For the base
- 5 oz. (140g) biscoff cookies
- 1/3 cup (70g) sugar
- pinch of salt
- 1/4 cup (55g) butter, melted and cooled
For the filling
- 21 oz. (600g) cream cheese, at room temperature
- 4 large eggs, at room temperature
- 1 cup (200g) sugar
- 1 tsp. vanilla extract
- 1 small organic lemon, zest and juice
- 1 organic lime, zest and juice
- zest of 1/2 organic orange
- 14 oz. (400g) sour cream
- 1 tbsp. sugar
- Preheat the oven to 350˚F (175°C). Line a 8 inch (20cm) springform tin with baking parchment and set aside.
- Melt the butter and set aside. Crush the biscoff cookies finely – either in a freezer bag with a rolling pin or in a food processor. Add sugar and salt and mix. Add the melted butter and mix until crumbles form. Transfer to the springform and press to the bottom. Bake for 10 minutes.

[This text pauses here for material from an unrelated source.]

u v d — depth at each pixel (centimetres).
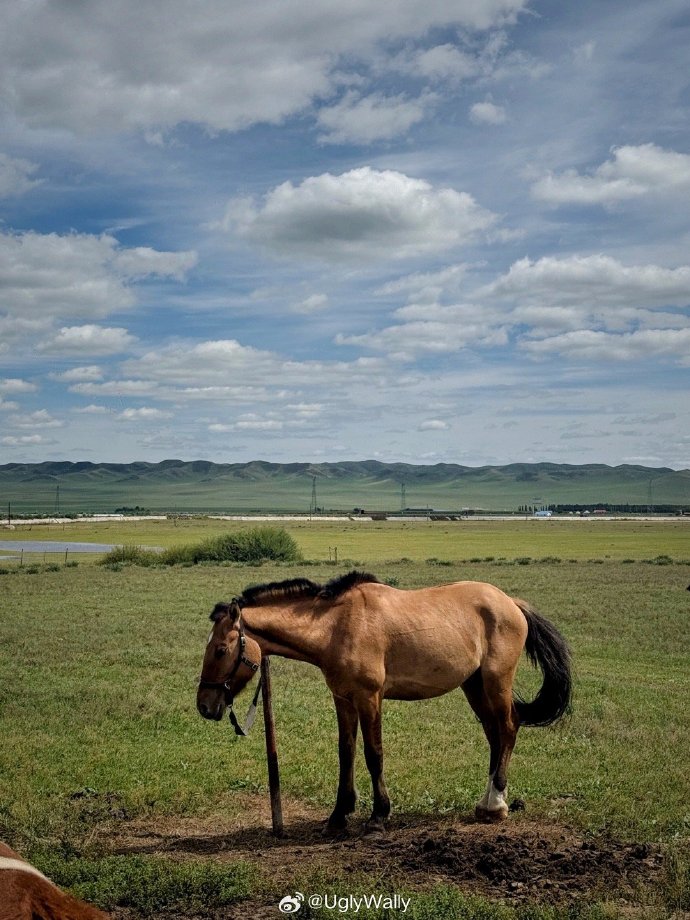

Take out of the oven and let cool down a bit.
- While the base is cooling, prepare the filling. Add the cream cheese to a large bowl and beat on high speed until fluffy. Add one egg after another, mix well inbetween. Add sugar, half of the zest (lemon, lime and orange) and the juices and mix well. Pour the filling into the springform tin and bake for 50-60 minutes or until the cake is just set in the center. While the cake is baking mix sour cream with sugar and the remaining zest.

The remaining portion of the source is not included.